The Empire belongs to the world and exists for the world.
The Boers now are our follow subjects. Don't abuse them.
They were a sturdy and a violent foe, and we should speak of them fairly.
The Boers were citizen soldiers; so are our boys who returned to-night.
We keep no standing army.
Help your country to greatness and Providence will protect you.
The rev. speaker gave a sterling, instructive and entertaining discourse, and we regret being unable to publish it verbatim.
Mr. S. Groves proposed a vote of thanks to the Rev. Owens-Mell for his interesting, able and instructive address.
Mr. W. D. P. O'Brien after seconding the motion, said, he was glad to welcome back their boys.
Poor Morris and Murray had been left behind on the veldt.
He was sorry Mr.

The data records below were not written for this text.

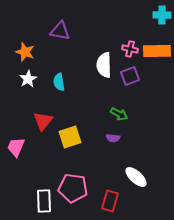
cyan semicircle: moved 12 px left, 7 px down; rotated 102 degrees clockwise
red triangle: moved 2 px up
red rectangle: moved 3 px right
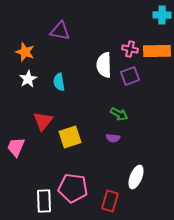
white ellipse: rotated 70 degrees clockwise
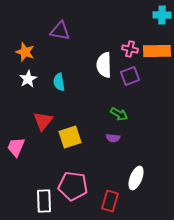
white ellipse: moved 1 px down
pink pentagon: moved 2 px up
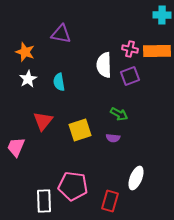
purple triangle: moved 1 px right, 3 px down
yellow square: moved 10 px right, 7 px up
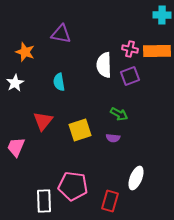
white star: moved 13 px left, 4 px down
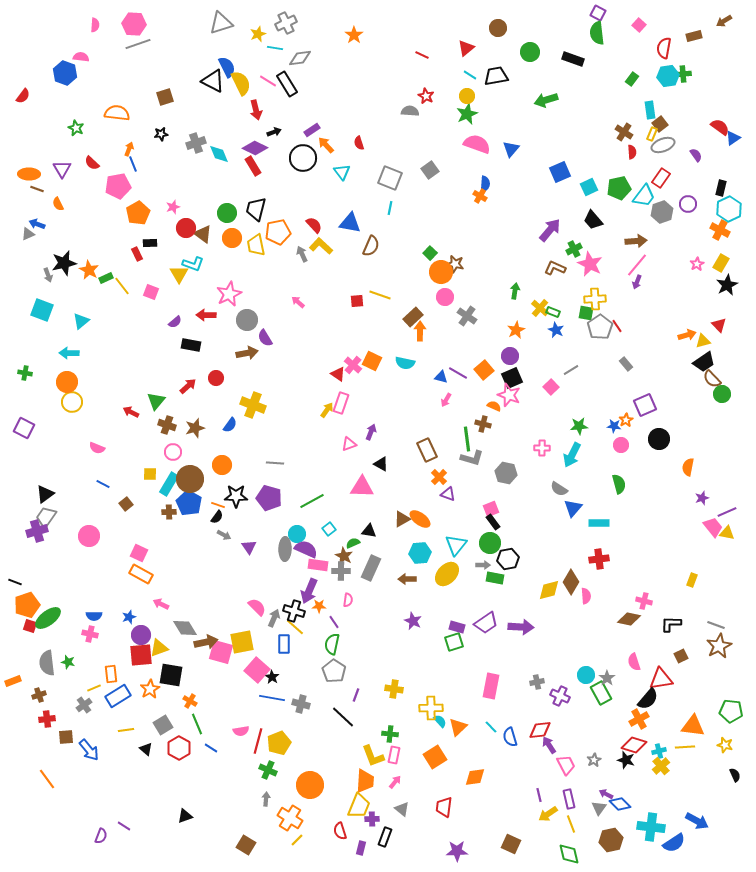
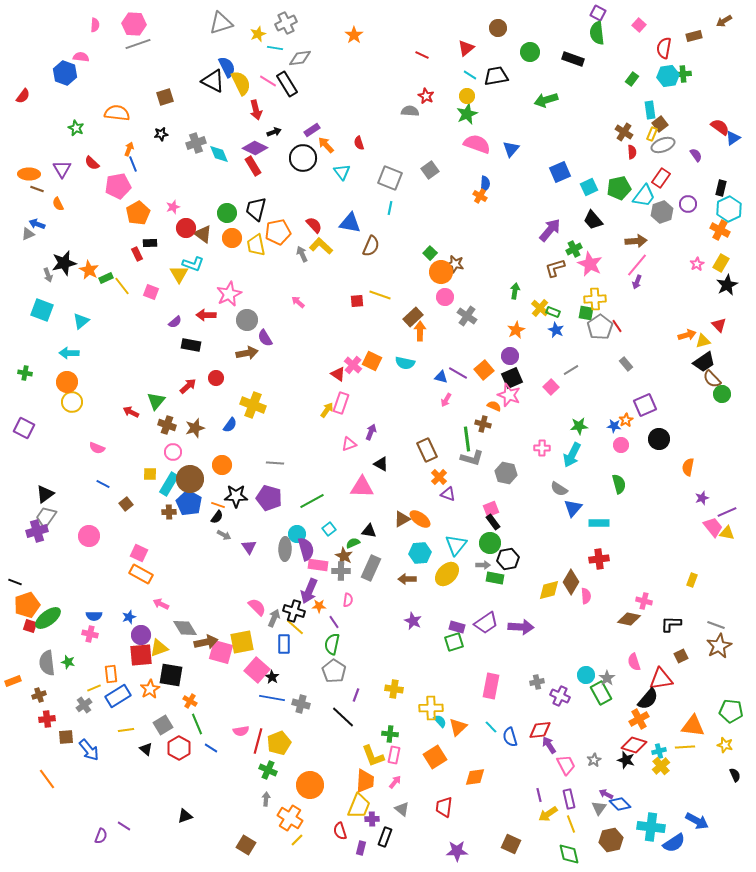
brown L-shape at (555, 268): rotated 40 degrees counterclockwise
purple semicircle at (306, 549): rotated 50 degrees clockwise
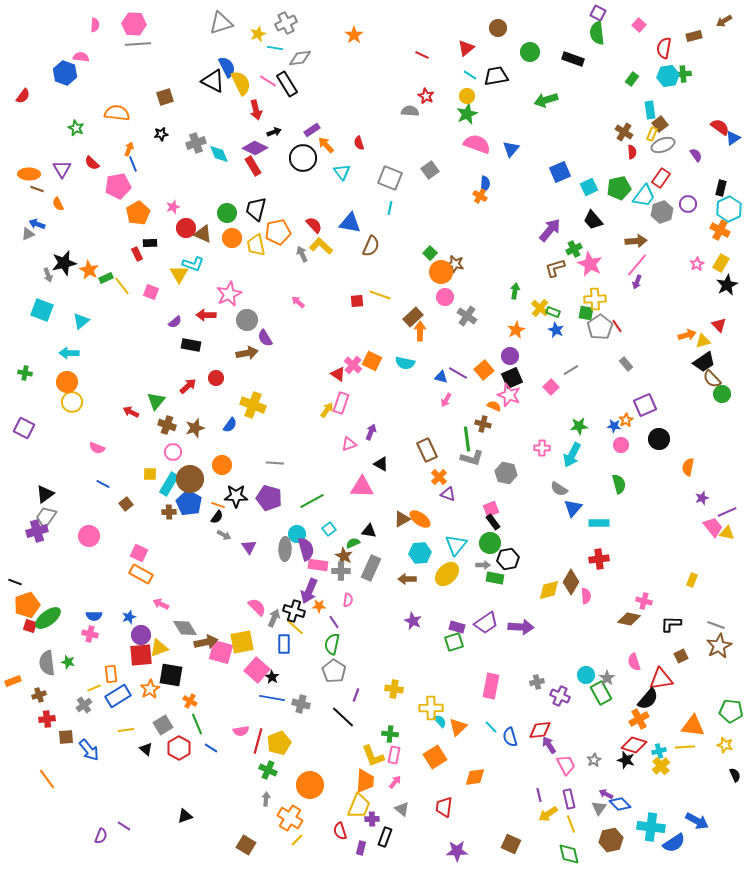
gray line at (138, 44): rotated 15 degrees clockwise
brown triangle at (203, 234): rotated 12 degrees counterclockwise
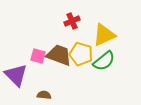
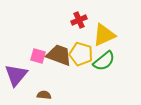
red cross: moved 7 px right, 1 px up
purple triangle: rotated 25 degrees clockwise
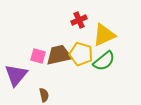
brown trapezoid: rotated 32 degrees counterclockwise
brown semicircle: rotated 72 degrees clockwise
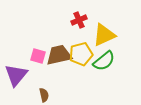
yellow pentagon: rotated 30 degrees counterclockwise
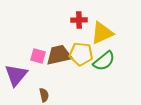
red cross: rotated 21 degrees clockwise
yellow triangle: moved 2 px left, 2 px up
yellow pentagon: rotated 20 degrees clockwise
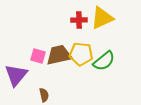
yellow triangle: moved 15 px up
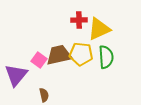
yellow triangle: moved 3 px left, 11 px down
pink square: moved 1 px right, 4 px down; rotated 21 degrees clockwise
green semicircle: moved 2 px right, 4 px up; rotated 55 degrees counterclockwise
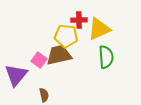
yellow pentagon: moved 15 px left, 18 px up
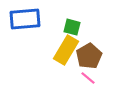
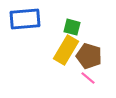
brown pentagon: rotated 25 degrees counterclockwise
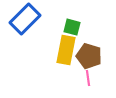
blue rectangle: rotated 40 degrees counterclockwise
yellow rectangle: rotated 20 degrees counterclockwise
pink line: rotated 42 degrees clockwise
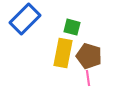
yellow rectangle: moved 3 px left, 3 px down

C. S. Byrne's son Fred was not back.
The sacrifice was enormous, but the gain would be great. The war was a righteous one in every way.
The vote was carried by acclamation.
Song by Mr. W. T. Howitt: 'Dolly Gray'. The company then sang 'God save the King;' and adjourned to the lower hall, to permit of the other being prepared for dancing.
In a short time everything was in readiness, and, to the inspiring strains of the Tumut Brass Band, with the aid of Adelong friends, no less than 256 got up in the first dance.
Such a thing is unparalleled in the history of Tumut, and, had it not been for Mr. O'Brien building the spacious and up to-date hall he did, never would; The scene was indeed a brilliant one.
The well-lighted hall, the elegantly-dressed ladies, the contingent from South Africa, and general surroundings were such as to rivet the attention of the veriest old bachelor.
At midnight a spread was laid out in Mrs. O'Shea's best style, but the attendance was so excessive that many had to go away content with a cup a tea.
We regret this, as the band, who gave services gratuitously, complained bitterly in consequence.
But all is well that ends well, and, with an attendance of fully 400 people, it can well be imagined the credit of the entertainment; was strained to the uttermost.
With the presence of such a large number in the ballroom, the dust was so great that, it was difficult to discern from the door the players on the stage; the fog was like to that of a winter's morning.
Mr. Lang, as secretary, was up to date and well earned his spurs, and, with Messrs. Hilton, Ibbotson, and Kinred, attended to the door, and a merry time they had of it.
The dancing broke up about 1.30 p.m. and everyone went away heartily satisfied of the loyalty of Tumut to the Motherland.